* WHAT IS BEING ASKED
Please copy out the listing below with "En savoir plus" swapped for "Voir plus" wherever it occurs and everything else left as is. Leave the pictures out of your answer.
*****
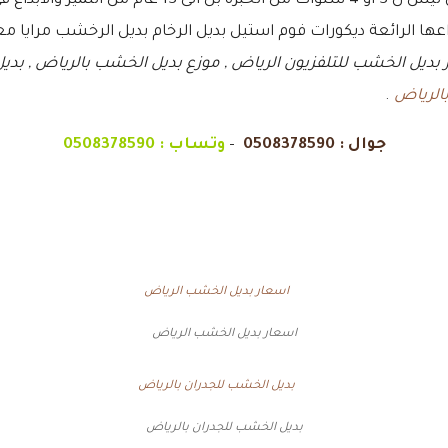
معلم ديكورات في الرياض متخصص بهذا المجال ليس ل 3 ا
ها الرائعة ديكورات فوم استيل بديل الرخام بديل الرخشب مرايا مع
ور بديل الخشب للتلفزيون الرياض , موزع بديل الخشب بالرياض , بدي
الرياض
.
جوال :
0508378590
–
وتساب :
0508378590
اسعار بديل الخشب الرياض
بديل الخشب للجدران بالرياض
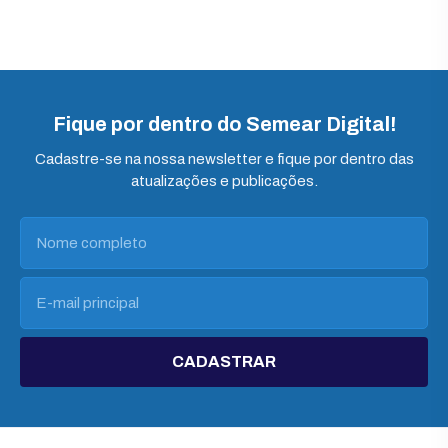
Fique por dentro do Semear Digital!
Cadastre-se na nossa newsletter e fique por dentro das
atualizações e publicações.
CADASTRAR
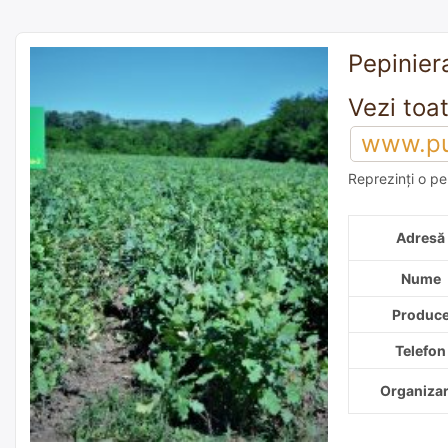
Pepiniera
www.pui
Reprezinți o pe
adaugă o reco
Adresă
Nume
Produc
Telefon
Organizar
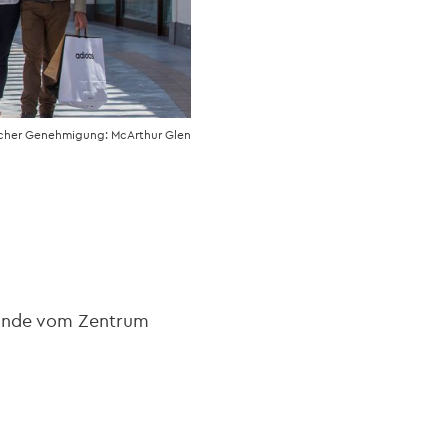
icher Genehmigung: McArthur Glen
stunde vom Zentrum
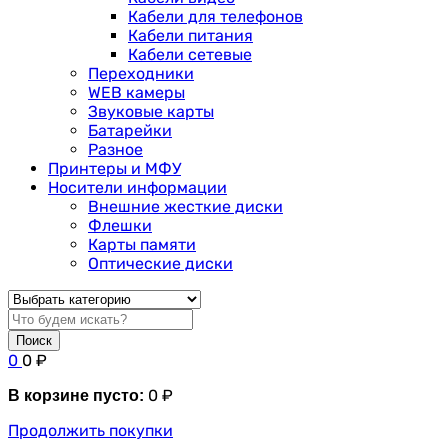
Кабели для телефонов
Кабели питания
Кабели сетевые
Переходники
WEB камеры
Звуковые карты
Батарейки
Разное
Принтеры и МФУ
Носители информации
Внешние жесткие диски
Флешки
Карты памяти
Оптические диски
Поиск
0
0
₽
0
₽
В корзине пусто:
Продолжить покупки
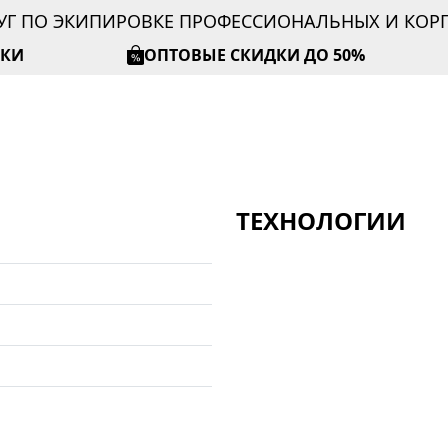
УГ ПО ЭКИПИРОВКЕ ПРОФЕССИОНАЛЬНЫХ И КО
ИКИ
ОПТОВЫЕ СКИДКИ ДО 50%
ТЕХНОЛОГИИ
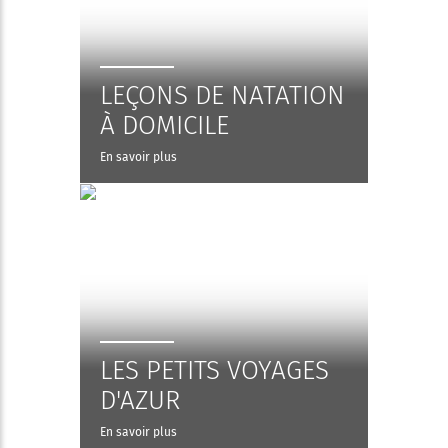
LEÇONS DE NATATION
À DOMICILE
En savoir plus
LES PETITS VOYAGES
D'AZUR
En savoir plus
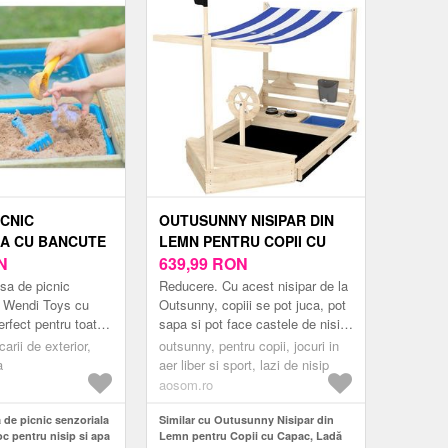
ICNIC
OUTUSUNNY NISIPAR DIN
A CU BANCUTE
LEMN PENTRU COPII CU
TRU NISIP SI
N
CAPAC, LADĂ DE NISIP
639,99
RON
NDI TOYS
PENTRU EXTERIOR CU SET
sa de picnic
Reducere. Cu acest nisipar de la
DE JOACĂ INCLUS,
l Wendi Toys cu
Outsunny, copiii se pot juca, pot
rfect pentru toat
sapa si pot face castele de nisip,
180X103X144, 5 CM, LEMN
ce copiii o pot
bucurandu-se de ore intregi de
arii de exterior,
NATURAL | AOSOM
outsunny, pentru copii, jocuri in
a se juca, vopsi,
distractie in aer liber....
a
aer liber si sport, lazi de nisip
ROMANIA
aosom.ro
 de picnic senzoriala
Similar cu Outusunny Nisipar din
oc pentru nisip si apa
Lemn pentru Copii cu Capac, Ladă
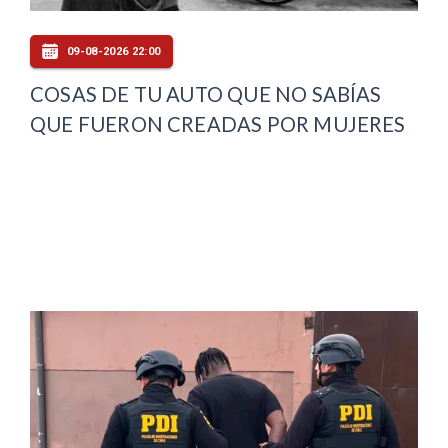
09-08-2026 22:00
COSAS DE TU AUTO QUE NO SABÍAS
QUE FUERON CREADAS POR MUJERES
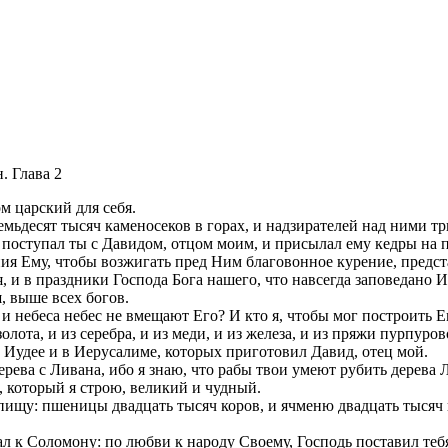
. Глава 2
 царский для себя.
ьдесят тысяч каменосеков в горах, и надзирателей над ними тр
 поступал ты с Давидом, отцом моим, и присылал ему кедры на п
ния Ему, чтобы возжигать пред Ним благовонное курение, предс
, и в праздники Господа Бога нашего, что навсегда заповедано 
, выше всех богов.
 и небеса небес не вмещают Его? И кто я, чтобы мог построить Е
лота, и из серебра, и из меди, и из железа, и из пряжи пурпуро
в Иудее и в Иерусалиме, которых приготовил Давид, отец мой.
рева с Ливана, ибо я знаю, что рабы твои умеют рубить дерева 
, который я строю, великий и чудный.
 пищу: пшеницы двадцать тысяч коров, и ячменю двадцать тысяч к
л к Соломону: по любви к народу Своему, Господь поставил теб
*****
* SOLUTION BELOW
معلم ديكورات في الرياض متخصص بهذا المجال ليس ل 3 ا
ها الرائعة ديكورات فوم استيل بديل الرخام بديل الرخشب مرايا مع
ور بديل الخشب للتلفزيون الرياض , موزع بديل الخشب بالرياض , بدي
الرياض
.
جوال :
0508378590
–
وتساب :
0508378590
اسعار بديل الخشب الرياض
بديل الخشب للجدران بالرياض
Fique por dentro do Semear Digital!
Cadastre-se na nossa newsletter e fique por dentro das
atualizações e publicações.
CADASTRAR
Pepiniera
www.pui
Reprezinți o pe
adaugă o reco
Adresă
Nume
Produc
Telefon
Organizar
icher Genehmigung: McArthur Glen
stunde vom Zentrum
Кабели для телефонов
Кабели питания
Кабели сетевые
Переходники
WEB камеры
Звуковые карты
Батарейки
Разное
Принтеры и МФУ
Носители информации
Внешние жесткие диски
Флешки
Карты памяти
Оптические диски
Поиск
0
0
₽
0
₽
В корзине пусто:
Продолжить покупки
УГ ПО ЭКИПИРОВКЕ ПРОФЕССИОНАЛЬНЫХ И КО
ИКИ
ОПТОВЫЕ СКИДКИ ДО 50%
ТЕХНОЛОГИИ
LEÇONS DE NATATION
À DOMICILE
Voir plus
LES PETITS VOYAGES
D'AZUR
Voir plus
ICNIC
OUTUSUNNY NISIPAR DIN
A CU BANCUTE
LEMN PENTRU COPII CU
TRU NISIP SI
N
CAPAC, LADĂ DE NISIP
639,99
RON
NDI TOYS
PENTRU EXTERIOR CU SET
sa de picnic
Reducere. Cu acest nisipar de la
DE JOACĂ INCLUS,
l Wendi Toys cu
Outsunny, copiii se pot juca, pot
rfect pentru toat
sapa si pot face castele de nisip,
180X103X144, 5 CM, LEMN
ce copiii o pot
bucurandu-se de ore intregi de
arii de exterior,
NATURAL | AOSOM
outsunny, pentru copii, jocuri in
a se juca, vopsi,
distractie in aer liber....
a
aer liber si sport, lazi de nisip
ROMANIA
aosom.ro
 de picnic senzoriala
Similar cu Outusunny Nisipar din
oc pentru nisip si apa
Lemn pentru Copii cu Capac, Ladă
09-08-2026 22:00
COSAS DE TU AUTO QUE NO SABÍAS
QUE FUERON CREADAS POR MUJERES
. Глава 2
 царский для себя.
ьдесят тысяч каменосеков в горах, и надзирателей над ними тр
 поступал ты с Давидом, отцом моим, и присылал ему кедры на п
ния Ему, чтобы возжигать пред Ним благовонное курение, предс
, и в праздники Господа Бога нашего, что навсегда заповедано 
, выше всех богов.
 и небеса небес не вмещают Его? И кто я, чтобы мог построить Е
лота, и из серебра, и из меди, и из железа, и из пряжи пурпуро
в Иудее и в Иерусалиме, которых приготовил Давид, отец мой.
рева с Ливана, ибо я знаю, что рабы твои умеют рубить дерева 
, который я строю, великий и чудный.
 пищу: пшеницы двадцать тысяч коров, и ячменю двадцать тысяч к
л к Соломону: по любви к народу Своему, Господь поставил теб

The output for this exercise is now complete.